Tonino potrebbe essere chiunque. Un nonno, uno zio, un uomo che ha imparato a cucinare non per passione, ma per necessità. E proprio per questo, senza sovrastrutture.
Le polpette, nella storia italiana, sono il simbolo del recupero. Pane raffermo, carne avanzata, formaggio grattugiato. Ma qui diventano qualcosa di più: diventano identità.
La Filosofia degli Ingredienti (La materia prima)
La carne è la base. Non deve essere magra. Un misto di manzo e maiale dà struttura e succosità.
Il pane raffermo, ammollato nel latte, è il segreto della morbidezza. Non pangrattato secco: quello asciuga.
Il formaggio, meglio se Parmigiano Reggiano, lega e insaporisce.
Le uova uniscono, ma non devono dominare.
Prezzemolo e aglio danno carattere. Ma senza eccessi.
Qui non si cerca la precisione millimetrica. Si cerca equilibrio.
La Tecnica e il Rito (La preparazione)
Ammolla il pane nel latte. Poi strizzalo bene.

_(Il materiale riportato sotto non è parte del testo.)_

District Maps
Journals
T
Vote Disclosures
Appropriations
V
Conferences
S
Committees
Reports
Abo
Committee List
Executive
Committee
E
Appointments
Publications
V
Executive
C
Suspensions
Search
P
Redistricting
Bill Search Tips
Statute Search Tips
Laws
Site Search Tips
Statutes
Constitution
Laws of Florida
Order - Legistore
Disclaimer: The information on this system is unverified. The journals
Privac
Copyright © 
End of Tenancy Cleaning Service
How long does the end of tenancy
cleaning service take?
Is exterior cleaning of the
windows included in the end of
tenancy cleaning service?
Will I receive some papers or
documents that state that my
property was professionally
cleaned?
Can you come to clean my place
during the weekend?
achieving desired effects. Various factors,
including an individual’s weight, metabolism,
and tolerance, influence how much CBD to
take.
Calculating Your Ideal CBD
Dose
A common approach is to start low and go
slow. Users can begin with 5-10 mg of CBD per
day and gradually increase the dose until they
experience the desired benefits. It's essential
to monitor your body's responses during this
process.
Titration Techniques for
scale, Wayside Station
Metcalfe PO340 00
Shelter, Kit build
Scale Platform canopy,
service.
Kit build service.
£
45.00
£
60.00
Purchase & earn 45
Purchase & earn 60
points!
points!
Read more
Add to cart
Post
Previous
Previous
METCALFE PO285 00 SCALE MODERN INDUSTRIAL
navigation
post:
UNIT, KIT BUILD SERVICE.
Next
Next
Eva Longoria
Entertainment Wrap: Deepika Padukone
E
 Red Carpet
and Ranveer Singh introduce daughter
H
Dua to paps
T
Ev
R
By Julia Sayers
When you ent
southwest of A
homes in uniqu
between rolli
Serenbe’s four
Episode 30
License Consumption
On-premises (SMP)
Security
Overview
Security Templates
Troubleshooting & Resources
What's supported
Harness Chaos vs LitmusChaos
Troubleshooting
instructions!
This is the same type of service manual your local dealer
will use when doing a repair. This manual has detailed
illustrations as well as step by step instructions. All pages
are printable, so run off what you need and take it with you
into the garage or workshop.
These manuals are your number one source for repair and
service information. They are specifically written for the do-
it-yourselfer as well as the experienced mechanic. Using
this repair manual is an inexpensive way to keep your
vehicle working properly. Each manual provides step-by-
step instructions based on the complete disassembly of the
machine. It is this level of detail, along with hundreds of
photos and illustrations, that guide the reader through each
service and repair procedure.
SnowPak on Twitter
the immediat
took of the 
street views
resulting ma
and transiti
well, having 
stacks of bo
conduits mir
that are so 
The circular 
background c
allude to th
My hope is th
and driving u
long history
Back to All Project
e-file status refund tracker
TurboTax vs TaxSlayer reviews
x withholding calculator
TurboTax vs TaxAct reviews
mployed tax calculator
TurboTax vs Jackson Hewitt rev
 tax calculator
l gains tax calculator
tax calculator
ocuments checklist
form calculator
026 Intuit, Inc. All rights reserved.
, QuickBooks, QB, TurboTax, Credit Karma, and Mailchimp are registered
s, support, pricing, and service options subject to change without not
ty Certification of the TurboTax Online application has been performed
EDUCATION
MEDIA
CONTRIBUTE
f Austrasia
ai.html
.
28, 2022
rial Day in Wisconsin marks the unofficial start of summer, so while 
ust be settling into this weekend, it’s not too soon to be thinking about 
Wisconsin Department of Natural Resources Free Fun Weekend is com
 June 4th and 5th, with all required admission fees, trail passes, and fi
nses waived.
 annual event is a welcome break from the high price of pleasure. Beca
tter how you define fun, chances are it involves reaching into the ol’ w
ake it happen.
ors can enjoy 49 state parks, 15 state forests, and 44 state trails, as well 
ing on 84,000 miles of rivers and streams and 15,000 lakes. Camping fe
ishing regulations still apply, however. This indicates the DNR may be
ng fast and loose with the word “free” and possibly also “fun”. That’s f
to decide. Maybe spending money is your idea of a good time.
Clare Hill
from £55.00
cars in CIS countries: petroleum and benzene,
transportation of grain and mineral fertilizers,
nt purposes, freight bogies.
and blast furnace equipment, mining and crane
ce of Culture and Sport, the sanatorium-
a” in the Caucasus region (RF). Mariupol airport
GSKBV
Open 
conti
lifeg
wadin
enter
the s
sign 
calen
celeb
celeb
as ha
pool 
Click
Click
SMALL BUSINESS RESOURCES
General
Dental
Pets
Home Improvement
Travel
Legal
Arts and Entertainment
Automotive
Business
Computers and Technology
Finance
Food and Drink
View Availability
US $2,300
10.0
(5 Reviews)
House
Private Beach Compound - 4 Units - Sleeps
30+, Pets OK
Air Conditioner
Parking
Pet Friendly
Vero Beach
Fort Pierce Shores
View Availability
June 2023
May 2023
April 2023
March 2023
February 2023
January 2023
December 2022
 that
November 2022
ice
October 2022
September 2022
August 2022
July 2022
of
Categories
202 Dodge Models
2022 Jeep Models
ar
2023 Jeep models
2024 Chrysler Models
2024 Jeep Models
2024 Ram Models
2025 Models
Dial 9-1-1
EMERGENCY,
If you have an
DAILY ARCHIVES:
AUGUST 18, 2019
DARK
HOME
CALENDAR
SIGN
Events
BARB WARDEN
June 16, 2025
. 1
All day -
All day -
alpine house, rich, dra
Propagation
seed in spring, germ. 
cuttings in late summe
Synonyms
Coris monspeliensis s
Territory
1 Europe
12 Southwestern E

In una ciotola, unisci carne, pane, uova, formaggio, prezzemolo, aglio, sale e pepe.
Impasta con le mani. Non troppo: devi amalgamare, non comprimere.
Forma le polpette. Non perfette. Leggermente irregolari: è lì che nasce la crosta.
Rosolale in padella con olio caldo. Fuoco medio-alto: devono fare la crosticina.
Poi abbassa la fiamma. Se vuoi, aggiungi un po’ di salsa di pomodoro e lasciale cuocere lentamente.
Oppure lasciale così: dorate fuori, morbide dentro.
La Ricetta
Ingredienti per 4 persone:
400 g di carne macinata mista
100 g di pane raffermo
latte q.b.
1 uovo
50 g di Parmigiano Reggiano
prezzemolo
aglio
olio extravergine d’oliva
sale, pepe
Procedimento:
Pane ammollato → impasto →
formazione → rosolatura → eventuale cottura in sugo.
Serve qualcosa che accompagni senza appesantire.
Un rosso semplice come un Sangiovese giovane funziona bene.
Oppure pane fresco e basta. Perché alla fine, è lì che tornano: nel pane.
Le polpette di Tonino non sono perfette.
E proprio per questo funzionano.
Perché non cercano di essere
qualcosa.
Sono.
E quando le mangi, non senti solo
carne, pane e formaggio.
Senti un gesto ripetuto mille volte, fino
a diventare naturale.
E quello non si scrive in una ricetta.